─── TRECHO DO TEXTO ───

João Suassuna, chefe do clã sertanejo de Catolé do Rocha, tinha sido substituído na presidência da Paraíba por João Pessoa, sobrinho do ex-presidente Epitácio, oligarca da várzea do Paraíba do Norte, e destinado a se tornar o estopim da Revolução de 30, que sepultaria a Primeira República para, depois de um interregno de arremedo institucional, mergulhar nas trevas do Estado Novo. João Pessoa, candidato a vice na chapa presidencial do gaúcho Getúlio Vargas, derrotada, foi assassinado a tiros pelo advogado João Dantas, aparentado e devotado dos Suassuna e do coronel Zé Pereira, de Princesa Isabel, que havia enfrentado a bala o poder paraibano, armado pelo federal, presidido por Washington Luís, que se preparava para empossar seu candidato eleito Júlio Prestes quando os políticos mineiros e as tropas gaúchas amarraram suas montarias no obelisco do centro do Rio, mandando o presidente deposto para o exílio. Acusado de manter ligações com os mandantes da morte do herói revolucionário, o pai de Ariano foi baleado e morto no centro do Rio em 1930. Corriqueiro seria vingar o patriarca assassinado, mas dona Ritinha nunca permitiu que a vingança levasse a prole a alguma loucura. Criado em Taperoá, terra da mãe, e, depois pelo resto da vida em Recife, o filho nascido no palácio sempre devotou ódio ao inimigo-mor do pai, recusando-se a chamar a antiga Filipéia de Nossa Senhora das Neves de João Pessoa e preferindo sempre designar a capital pelo nome do Estado, como era useiro fazer antes da Revolução de 30.
Ariano vingou-se em versos. Em 2000, selecionei um poema dele na antologia Os cem melhores poetas do século. Ariano protestou:
– Não sou poeta, poetas são os personagens dos meus romances.
Como negar, contudo, que era do estro do autor o magnífico soneto (modalidade em que era mestre) em que saudou o pai? “Aqui morava um rei quando eu menino / Vestia ouro e castanho no gibão, / Pedra da Sorte sobre meu Destino, / Pulsava junto ao meu, seu coração”.
A poesia, aliás, nele tudo originou. Em sua comédia teatral mais popular, O auto da compadecida, fundiu três folhetos de cordel, gênero poético popular por excelência. João Grilo e Chicó, os protagonistas, personificam a força do “amarelo”, que enfrenta valentões com sagacidade e graça. E tudo em Ariano tinha graça. Seu livro Introdução à estética, manual de ensino de teoria literária, é um show de erudição com pitadas de humor que rivalizam com as melhores anedotas de outra comédia dele, O santo e a porca.
Na última vez em que o vi no Centro Cultural Maria Antônia, da USP, em Higienópolis, fez uma palestra intitulada “O humor – de Aristóteles a Bergson”. Nunca uma plateia, formada por professorinhas de escola pública no interior de São Paulo, imaginou que pudesse rir tanto das peripécias do preceptor de Alexandre da Macedônia e do filósofo francês da virada do século 19 para o 20 com aspecto de agente funerário captado pelos pioneiros da fotografia em preto e branco.
É imenso o acervo deixado pelo intelectual que tornou Paraíba e Pernambuco, inimigos em 1930, um Estado só. Mas tudo pode ser resumido numa Aula-espetáculo, título do documentário de Vladimir Carvalho, que se tornou seu cavalo-de-batalha nos últimos anos. Mais do que dramaturgo, romancista (do genial A pedra do reino), professor, acadêmico secretário estadual da cultura ou mesmo o humorista em que se transformou já velho, Ariano foi, ao mesmo tempo, uma aula viva estupenda e um permanente espetáculo folgazão de inteligência, vida, senso de humor e savoir-faire.
(*) José Nêumanne Pinto é jornalista, poeta e escritor.

───

→ **INSTRUÇÕES DA TAREFA**
Reescreva o trecho do texto sobre Ariano Suassuna que vai de “A poesia, aliás, nele” até “santo e a porca.”, trocando “comédia” por “peça”.

─── ENTRADAS EXIBIDAS ───

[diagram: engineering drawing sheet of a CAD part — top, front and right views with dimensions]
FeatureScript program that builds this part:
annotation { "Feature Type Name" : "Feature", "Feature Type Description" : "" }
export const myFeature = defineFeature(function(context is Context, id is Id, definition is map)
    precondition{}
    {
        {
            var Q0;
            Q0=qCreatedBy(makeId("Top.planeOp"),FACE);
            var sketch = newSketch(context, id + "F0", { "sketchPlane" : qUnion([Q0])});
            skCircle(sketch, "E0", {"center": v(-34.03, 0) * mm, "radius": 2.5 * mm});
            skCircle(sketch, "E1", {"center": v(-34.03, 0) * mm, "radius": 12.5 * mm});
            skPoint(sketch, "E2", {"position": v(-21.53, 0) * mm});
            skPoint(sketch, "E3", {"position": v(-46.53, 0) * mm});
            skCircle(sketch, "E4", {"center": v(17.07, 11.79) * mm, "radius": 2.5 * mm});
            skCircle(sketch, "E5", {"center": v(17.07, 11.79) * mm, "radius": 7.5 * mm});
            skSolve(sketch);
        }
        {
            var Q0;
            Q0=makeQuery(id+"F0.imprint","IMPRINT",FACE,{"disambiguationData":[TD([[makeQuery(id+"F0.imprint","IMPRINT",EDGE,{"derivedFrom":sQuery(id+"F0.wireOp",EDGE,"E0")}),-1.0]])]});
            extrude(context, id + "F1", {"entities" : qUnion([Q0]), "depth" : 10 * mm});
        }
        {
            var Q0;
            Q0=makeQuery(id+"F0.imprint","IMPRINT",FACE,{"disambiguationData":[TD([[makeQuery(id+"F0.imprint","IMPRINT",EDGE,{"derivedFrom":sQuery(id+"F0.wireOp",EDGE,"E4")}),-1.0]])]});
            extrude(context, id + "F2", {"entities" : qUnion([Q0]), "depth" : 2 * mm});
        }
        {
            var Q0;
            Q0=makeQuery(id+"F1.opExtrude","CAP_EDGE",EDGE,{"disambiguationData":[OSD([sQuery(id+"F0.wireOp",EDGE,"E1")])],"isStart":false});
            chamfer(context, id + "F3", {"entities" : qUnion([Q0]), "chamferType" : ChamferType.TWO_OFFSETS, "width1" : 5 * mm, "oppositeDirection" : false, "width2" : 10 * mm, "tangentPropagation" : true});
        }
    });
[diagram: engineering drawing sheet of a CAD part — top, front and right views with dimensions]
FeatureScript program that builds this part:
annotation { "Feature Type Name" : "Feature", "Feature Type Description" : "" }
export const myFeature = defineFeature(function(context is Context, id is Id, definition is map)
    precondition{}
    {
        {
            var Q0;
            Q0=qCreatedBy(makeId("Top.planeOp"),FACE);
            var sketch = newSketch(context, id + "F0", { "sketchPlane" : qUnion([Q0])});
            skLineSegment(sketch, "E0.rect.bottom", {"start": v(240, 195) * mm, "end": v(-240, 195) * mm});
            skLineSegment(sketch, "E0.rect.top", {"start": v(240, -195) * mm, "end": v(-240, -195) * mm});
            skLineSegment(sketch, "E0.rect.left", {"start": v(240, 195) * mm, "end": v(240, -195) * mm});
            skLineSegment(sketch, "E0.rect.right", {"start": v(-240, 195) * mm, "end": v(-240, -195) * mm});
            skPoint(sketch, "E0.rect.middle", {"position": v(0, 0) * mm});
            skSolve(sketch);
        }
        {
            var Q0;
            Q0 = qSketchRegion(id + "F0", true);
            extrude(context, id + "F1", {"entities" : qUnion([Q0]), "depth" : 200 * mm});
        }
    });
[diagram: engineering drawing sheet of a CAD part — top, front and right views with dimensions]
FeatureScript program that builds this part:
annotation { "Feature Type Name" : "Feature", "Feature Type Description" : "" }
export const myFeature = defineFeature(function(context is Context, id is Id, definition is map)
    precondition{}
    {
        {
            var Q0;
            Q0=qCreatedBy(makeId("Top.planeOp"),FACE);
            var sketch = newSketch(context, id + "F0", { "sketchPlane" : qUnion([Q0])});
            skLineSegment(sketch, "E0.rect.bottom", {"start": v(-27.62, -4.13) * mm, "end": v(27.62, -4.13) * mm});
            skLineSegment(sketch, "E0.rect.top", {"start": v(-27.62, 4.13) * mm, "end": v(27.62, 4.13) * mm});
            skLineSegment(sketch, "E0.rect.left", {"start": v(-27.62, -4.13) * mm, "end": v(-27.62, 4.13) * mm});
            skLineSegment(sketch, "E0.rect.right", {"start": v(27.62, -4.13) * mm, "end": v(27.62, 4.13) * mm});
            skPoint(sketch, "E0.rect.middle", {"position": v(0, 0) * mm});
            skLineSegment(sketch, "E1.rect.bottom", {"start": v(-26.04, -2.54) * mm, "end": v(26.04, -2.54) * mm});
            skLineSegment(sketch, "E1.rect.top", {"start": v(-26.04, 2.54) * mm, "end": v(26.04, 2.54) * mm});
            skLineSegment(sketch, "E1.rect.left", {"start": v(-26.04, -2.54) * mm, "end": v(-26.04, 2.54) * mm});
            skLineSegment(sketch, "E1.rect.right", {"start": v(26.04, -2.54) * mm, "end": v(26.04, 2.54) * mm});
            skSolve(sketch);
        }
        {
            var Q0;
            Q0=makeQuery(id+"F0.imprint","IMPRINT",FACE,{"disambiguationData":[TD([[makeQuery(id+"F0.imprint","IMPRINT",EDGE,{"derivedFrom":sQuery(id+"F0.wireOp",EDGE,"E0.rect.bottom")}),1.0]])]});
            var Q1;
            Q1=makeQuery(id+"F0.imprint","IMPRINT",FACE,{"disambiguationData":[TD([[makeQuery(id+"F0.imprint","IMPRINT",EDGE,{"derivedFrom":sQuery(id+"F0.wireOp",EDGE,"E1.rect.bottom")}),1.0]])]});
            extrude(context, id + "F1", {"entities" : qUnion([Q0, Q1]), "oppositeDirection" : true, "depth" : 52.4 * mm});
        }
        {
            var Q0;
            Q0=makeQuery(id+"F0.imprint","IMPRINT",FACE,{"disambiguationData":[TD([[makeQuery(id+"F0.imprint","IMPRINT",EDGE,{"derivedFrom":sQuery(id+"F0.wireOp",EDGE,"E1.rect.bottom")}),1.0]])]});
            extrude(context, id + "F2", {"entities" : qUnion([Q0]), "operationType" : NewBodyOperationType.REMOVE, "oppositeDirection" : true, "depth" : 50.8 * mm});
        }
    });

───

→ **SOLUÇÃO**
A poesia, aliás, nele tudo originou. Em sua peça teatral mais popular, O auto da compadecida, fundiu três folhetos de cordel, gênero poético popular por excelência. João Grilo e Chicó, os protagonistas, personificam a força do “amarelo”, que enfrenta valentões com sagacidade e graça. E tudo em Ariano tinha graça. Seu livro Introdução à estética, manual de ensino de teoria literária, é um show de erudição com pitadas de humor que rivalizam com as melhores anedotas de outra peça dele, O santo e a porca.